Leading at scale is hard, really hard. Mainly because reality and human endeavour get in the way; it's hard to create great plans with partial information, then getting dozens or hundreds of people to turn those plans into the right actions is harder, then their actions don't produce the expected results. This is not a new problem - in fact, it's a monumentally old one.
Thankfully, there are some tried and tested solutions too. In this tutorial we'll examine the environment that produces these effects. We'll look specifically at what military leaders have been doing for centuries to counter them, as we explore a long-kept secret; the Prussian military solved agile at scale 200 years ago - they had to.
Based on the seminal Art of Action by Stephen Bungay, this interactive session will take you through the material and look at how to apply it to your organisation. The rest will be up to you!
This tutorial is aimed at leaders at all levels. By the end, you will be able to:
*Please note: this session runs 10 minutes into lunch, finishing at 12:45.

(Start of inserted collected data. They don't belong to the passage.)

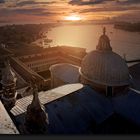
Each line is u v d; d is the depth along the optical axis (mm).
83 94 26469
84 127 21906
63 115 22219
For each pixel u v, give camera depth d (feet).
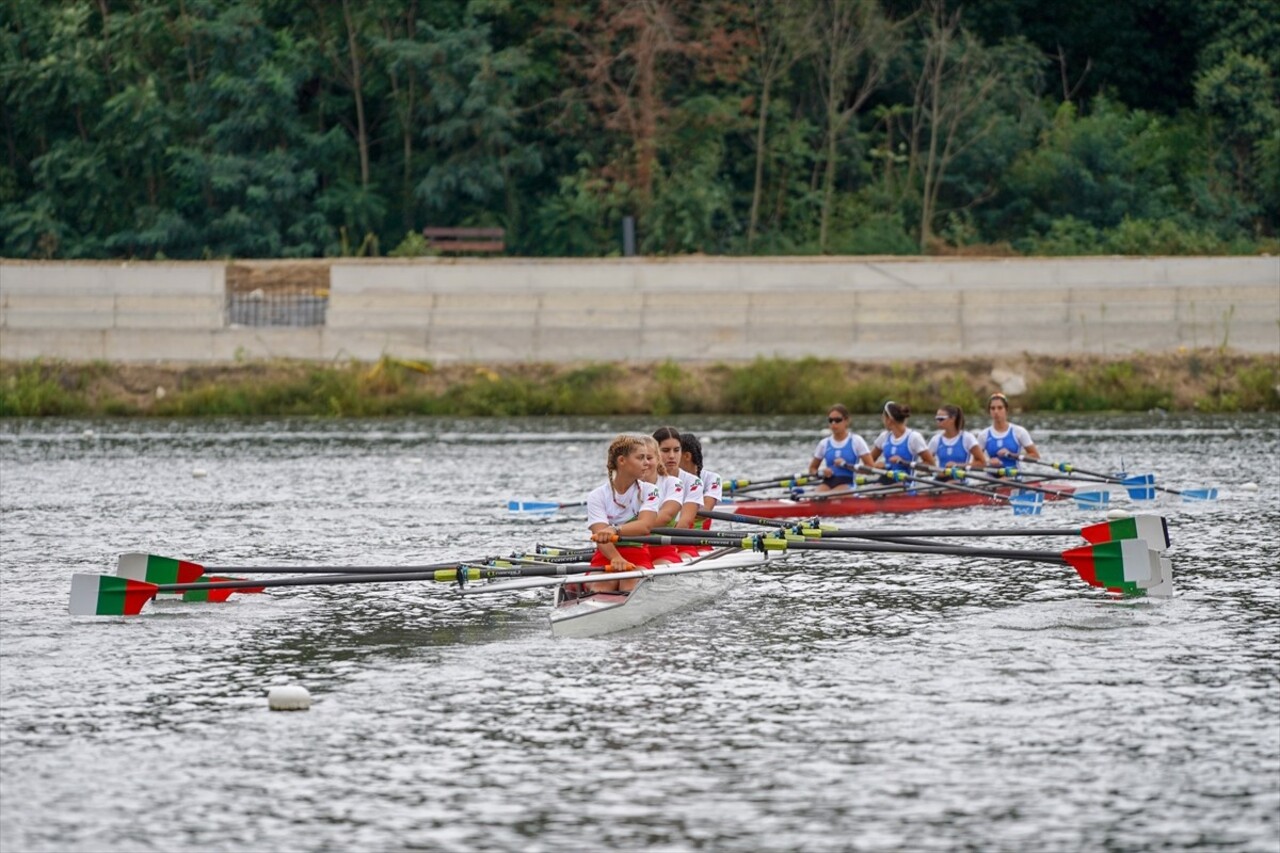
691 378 577.43
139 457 422.00
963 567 233.76
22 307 621.31
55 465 398.42
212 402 578.66
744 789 123.34
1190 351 581.53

- identify instances of the 3 gaps causing plans to fail
- apply tested principles to bridging those gaps
- deploy strategy via a briefing and back briefing in line with these principles
- empower people to perform using all their unique creative skills
About the Speakers
Laz Allen is an agile coach at Skyscanner. He started out running a start-up, where he discovered agile and scrum from Henrik Kniberg's seminal Scrum in the Trenches. The smallest of budgets and shortest of timescales gave Laz a passion for seeking effectiveness and focus.

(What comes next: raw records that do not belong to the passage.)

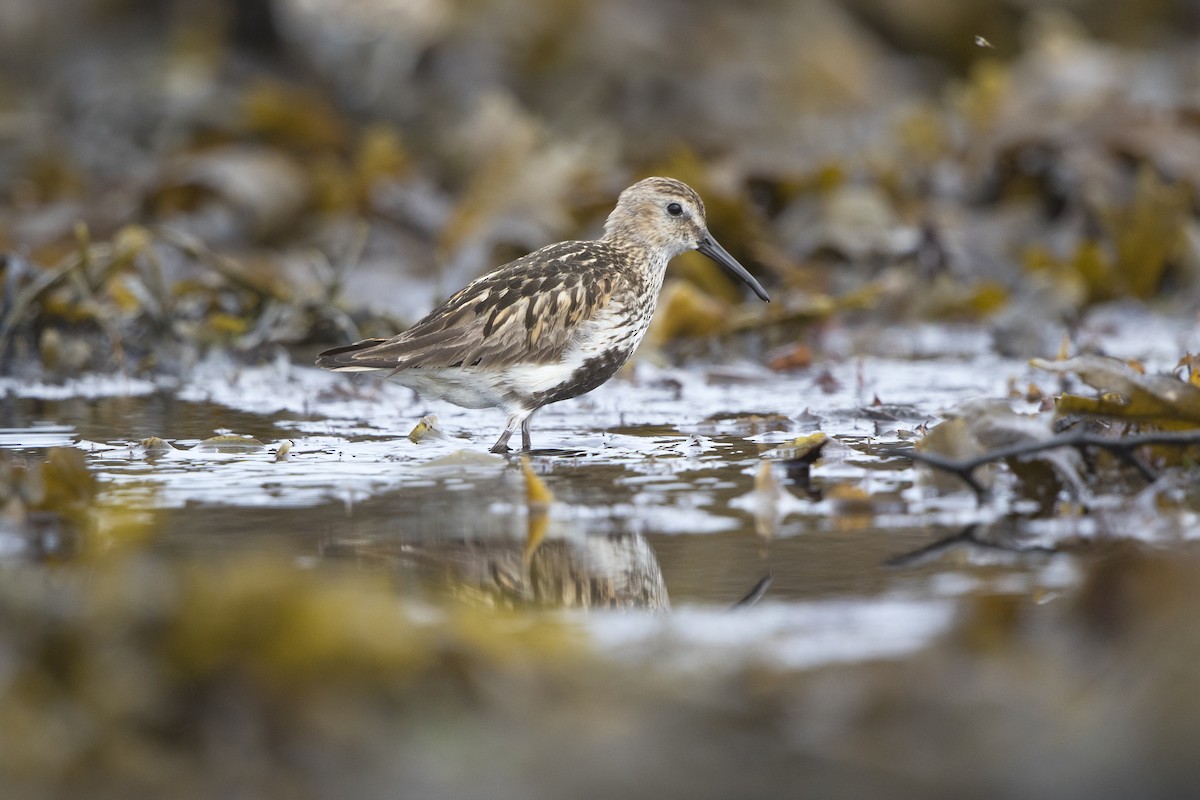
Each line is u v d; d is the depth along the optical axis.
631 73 30.17
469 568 8.42
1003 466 10.02
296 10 31.81
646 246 14.52
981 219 22.14
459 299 13.02
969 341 18.84
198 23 30.70
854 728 6.01
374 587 7.93
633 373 16.45
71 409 14.42
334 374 16.44
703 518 9.62
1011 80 25.91
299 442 12.54
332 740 5.88
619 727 6.00
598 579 8.18
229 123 26.70
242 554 8.63
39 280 16.50
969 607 7.47
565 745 5.87
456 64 30.09
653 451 12.05
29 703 5.98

At Skyscanner he has a wide remit, working with many squads across the company's tribes and offices to drive that effectiveness and focus. With Jason and Charlie, he led the adoption of Directed Opportunism and applied it with sucess.
Outside of work, he's figuring out how best to introduce his two small boys to WIP limits.
Charlie is a principal engineer at Skyscanner who has concluded that he serves the organisation better by helping others to work effectively rather than by writing code himself.
He currently leads 3 squads working on Skyscanner's Direct Booking product, trying to apply the behaviours and methods of Directed Opportunism. He wants Skyscanner to work as a collection of autonomous units aligned on goals, which is why he co-authored and delivered the Leadership at Scale course to most of the company’s leaders - including the CEO, and most people in leadership roles.
In another life he is a father of 2, Pilates instructor, cyclist and international yacht skipper. He is unaccustomed to writing about himself in the 3rd person.